Remember that this pose isn't about how wide you can open your knee out to the side. Rather than trying to crank open your lifted-leg knee as much as you can, begin by focusing instead on aligning your pelvis. From your initial setup in tree pose—balancing on your left leg with your right knee bent, with your right foot pressing against your standing-leg thigh or calf—lift the sole of your right foot from your leg so that only your heel presses against it. Then pivot your right heel on your thigh (or calf), turning your toes to point more toward the front surface of your left leg, and your right knee to point out at only about a 45-degree angle (as opposed to directly, or nearly directly, out to the side where it may have been before). This will take a little of the external rotation out of your right hip, helping to re-align and stabilize your pelvis.
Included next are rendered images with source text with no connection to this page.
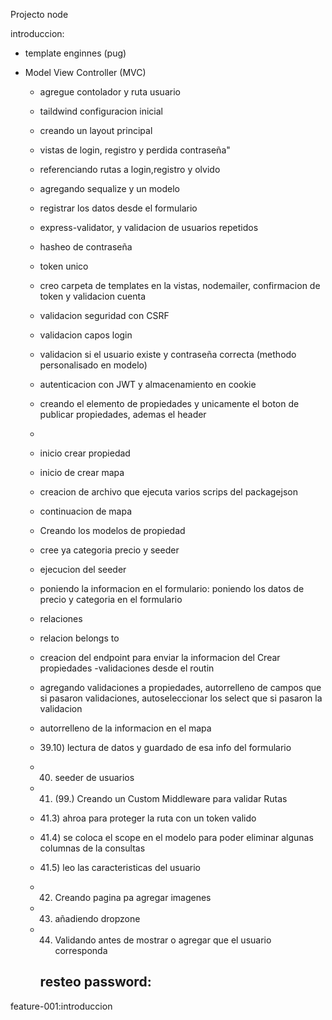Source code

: Projecto node

introduccion:

- template enginnes (pug)
- Model View Controller (MVC)

  - agregue contolador y ruta usuario
  - taildwind configuracion inicial
  - creando un layout principal
  - vistas de login, registro y perdida contraseña"
  - referenciando rutas a login,registro y olvido
  - agregando sequalize y un modelo
  - registrar los datos desde el formulario
  - express-validator, y validacion de usuarios repetidos
  - hasheo de contraseña
  - token unico
  - creo carpeta de templates en la vistas, nodemailer, confirmacion de token y validacion cuenta
  - validacion seguridad con CSRF
  - validacion capos login
  - validacion si el usuario existe y contraseña correcta (methodo personalisado en modelo)
  - autenticacion con JWT y almacenamiento en cookie
  - creando el elemento de propiedades y unicamente el boton de publicar propiedades, ademas el header
  - 
  - inicio crear propiedad
  - inicio de crear mapa
  - creacion de archivo que ejecuta varios scrips del packagejson
  - continuacion de mapa
  - Creando los modelos de propiedad
  - cree ya categoria precio y seeder
  - ejecucion del seeder
  - poniendo la informacion en el formulario: poniendo los datos de precio y categoria en el formulario
  - relaciones 
  - relacion belongs to 
  - creacion del endpoint para enviar la informacion del Crear propiedades
  -validaciones desde el routin
  - agregando validaciones a propiedades, autorrelleno de campos que si pasaron validaciones, autoseleccionar los select que si pasaron la validacion 
  - autorrelleno de la informacion en el mapa
  - 39.10) lectura de datos y  guardado de esa info del formulario
  - 40) seeder de usuarios
  - 41) (99.) Creando un Custom Middleware para validar Rutas
  - 41.3) ahroa para proteger la ruta con un token valido
  - 41.4) se coloca el scope en el modelo para poder eliminar algunas columnas de la consultas 
  - 41.5) leo las caracteristicas del usuario
  - 42) Creando pagina pa agregar imagenes
  - 43) añadiendo dropzone
  - 44) Validando antes de mostrar o agregar que el usuario corresponda
  



    ## resteo password:

feature-001:introduccion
Keep your two frontal “hip points” (often also referred to as “pelvic points,” technically known as your “anterior superior iliac spines,” or ASIS) pointing forward. With both of your hip points remaining straight forward (not rolling open to the right as your thigh turns out), pivot on your right heel as you externally rotate your right thigh. You'll likely feel a bit of engagement in the right side of your butt as you do this. Externally rotate only as much as you can without taking your hip points with you.
Press your foot against your leg, and your leg against your foot.
Un-grip the toes of your standing leg foot, and rest them on the mat (or, if you tend to roll to the inner edge of your standing foot, you may find it helpful to initially lift your toes away from the floor to give a little lift to your inner arch). Let the three “corners” of your feet (the mound below the big toe, the mound below the pinky toe, and the center of the heel) ground into the floor beneath you.
Keep your hands at your heart center, rest them on your hips, or extend them overhead.
Practice with your back facing a wall, or with your right hand on a wall for more stability.